QUESTIONI DI BUDGET Il nodo fondamentale è la differenza di budget tra Mercedes, Ferrari e Red Bull e il resto dello schieramento. Alain Prost, team manager del team francese, la spiega così: "Le migliori squadre hanno i soldi per due programmi. Anche se seguiranno uno sviluppo abbastanza normale per il 2020, hanno un budget per il 2021 che è grande come il nostro per entrambi gli anni. Possiamo quindi prepararci per il 2021 quasi alle stesse condizioni delle migliori squadre.
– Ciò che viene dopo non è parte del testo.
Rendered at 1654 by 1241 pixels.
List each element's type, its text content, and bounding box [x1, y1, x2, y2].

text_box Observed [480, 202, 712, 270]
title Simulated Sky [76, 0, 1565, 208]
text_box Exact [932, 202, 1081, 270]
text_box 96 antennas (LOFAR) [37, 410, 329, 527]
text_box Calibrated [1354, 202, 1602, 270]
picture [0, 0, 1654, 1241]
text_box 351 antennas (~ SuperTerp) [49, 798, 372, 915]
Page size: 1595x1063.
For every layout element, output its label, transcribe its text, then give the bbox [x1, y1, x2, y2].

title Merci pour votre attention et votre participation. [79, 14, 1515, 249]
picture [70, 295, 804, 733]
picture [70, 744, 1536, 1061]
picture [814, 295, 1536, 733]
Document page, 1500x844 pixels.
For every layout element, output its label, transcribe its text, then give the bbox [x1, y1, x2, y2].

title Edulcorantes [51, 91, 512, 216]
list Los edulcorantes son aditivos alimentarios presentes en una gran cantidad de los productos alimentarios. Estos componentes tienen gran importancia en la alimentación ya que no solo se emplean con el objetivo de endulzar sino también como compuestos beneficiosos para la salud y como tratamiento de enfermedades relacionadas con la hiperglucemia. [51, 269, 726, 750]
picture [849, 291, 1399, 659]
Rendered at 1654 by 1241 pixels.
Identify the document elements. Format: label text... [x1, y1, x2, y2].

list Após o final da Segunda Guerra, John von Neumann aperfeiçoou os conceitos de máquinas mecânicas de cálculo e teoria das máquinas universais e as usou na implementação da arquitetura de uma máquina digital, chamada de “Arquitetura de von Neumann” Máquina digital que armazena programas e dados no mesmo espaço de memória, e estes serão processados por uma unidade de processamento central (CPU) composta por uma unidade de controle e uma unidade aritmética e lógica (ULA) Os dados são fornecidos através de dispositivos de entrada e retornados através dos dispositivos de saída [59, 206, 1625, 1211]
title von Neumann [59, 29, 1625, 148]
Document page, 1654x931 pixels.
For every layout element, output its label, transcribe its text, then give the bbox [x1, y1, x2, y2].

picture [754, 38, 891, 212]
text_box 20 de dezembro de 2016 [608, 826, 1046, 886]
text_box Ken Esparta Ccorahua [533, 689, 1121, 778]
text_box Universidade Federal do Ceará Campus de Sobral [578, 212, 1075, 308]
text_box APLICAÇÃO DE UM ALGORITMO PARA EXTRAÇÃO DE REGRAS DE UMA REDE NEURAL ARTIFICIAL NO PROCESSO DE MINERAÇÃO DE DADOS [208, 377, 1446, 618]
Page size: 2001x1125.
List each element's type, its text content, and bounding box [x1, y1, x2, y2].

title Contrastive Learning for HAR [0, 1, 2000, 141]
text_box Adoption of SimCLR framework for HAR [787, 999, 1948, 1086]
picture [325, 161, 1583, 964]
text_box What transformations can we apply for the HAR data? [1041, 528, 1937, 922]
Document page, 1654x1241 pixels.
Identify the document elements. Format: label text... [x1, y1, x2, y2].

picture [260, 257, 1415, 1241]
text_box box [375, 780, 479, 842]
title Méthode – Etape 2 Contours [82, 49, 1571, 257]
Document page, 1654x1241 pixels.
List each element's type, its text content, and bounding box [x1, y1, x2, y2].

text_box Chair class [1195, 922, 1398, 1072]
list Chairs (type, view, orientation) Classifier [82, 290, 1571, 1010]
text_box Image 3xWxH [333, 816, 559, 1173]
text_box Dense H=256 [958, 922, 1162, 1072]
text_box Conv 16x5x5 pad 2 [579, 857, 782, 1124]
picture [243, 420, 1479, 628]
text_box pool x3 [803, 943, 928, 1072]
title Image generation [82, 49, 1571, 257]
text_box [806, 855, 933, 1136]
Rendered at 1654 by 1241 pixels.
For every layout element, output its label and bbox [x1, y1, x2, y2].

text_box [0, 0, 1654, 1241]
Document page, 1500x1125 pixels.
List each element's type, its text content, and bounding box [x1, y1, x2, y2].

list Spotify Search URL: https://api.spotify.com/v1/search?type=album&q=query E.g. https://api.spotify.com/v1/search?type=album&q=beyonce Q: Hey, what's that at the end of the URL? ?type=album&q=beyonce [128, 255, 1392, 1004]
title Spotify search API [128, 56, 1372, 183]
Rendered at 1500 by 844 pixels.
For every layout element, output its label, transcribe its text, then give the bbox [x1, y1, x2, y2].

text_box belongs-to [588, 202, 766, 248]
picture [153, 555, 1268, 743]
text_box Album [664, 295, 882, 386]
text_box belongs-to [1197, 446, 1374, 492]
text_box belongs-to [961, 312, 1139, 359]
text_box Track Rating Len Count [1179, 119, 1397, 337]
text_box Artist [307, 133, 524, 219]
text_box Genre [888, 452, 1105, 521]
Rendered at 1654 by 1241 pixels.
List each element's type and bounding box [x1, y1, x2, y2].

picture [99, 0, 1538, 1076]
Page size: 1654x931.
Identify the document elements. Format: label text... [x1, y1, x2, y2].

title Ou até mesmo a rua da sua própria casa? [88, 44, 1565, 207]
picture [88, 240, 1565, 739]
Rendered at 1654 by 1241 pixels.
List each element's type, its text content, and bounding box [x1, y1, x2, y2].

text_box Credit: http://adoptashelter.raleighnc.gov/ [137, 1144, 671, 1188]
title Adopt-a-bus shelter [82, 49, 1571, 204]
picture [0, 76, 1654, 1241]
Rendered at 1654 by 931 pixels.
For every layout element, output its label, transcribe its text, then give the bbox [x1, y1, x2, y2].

È la nostra grande opportunità".

F1, GP Spagna 2019: Nico Hulkenberg, e Daniel Ricciardo (Renault) precedono Sergio Perez (Racing Point)

UN SACRIFICIO DIFFICILE Ovviamente ciò comporterebbe sacrificare completamente la prossima stagione, una decisione molto difficile che di certo non farebbe contenti i piloti Daniel Ricciardo ed Esteban Ocon, ma probabilmente neanche i vertici della Losanga: "Dobbiamo prendere una decisione importante ora - ha aggiunto Prost - Un team come la Renault non può cancellare facilmente la stagione 2020 per sacrificarla a favore del 2021. Siamo costretti a fare ragionevolmente bene". La squadra, dopo il quarto posto del 2018, quest'anno ha deluso le aspettative, chiudendo quinta tra i Costruttori alle spalle della McLaren.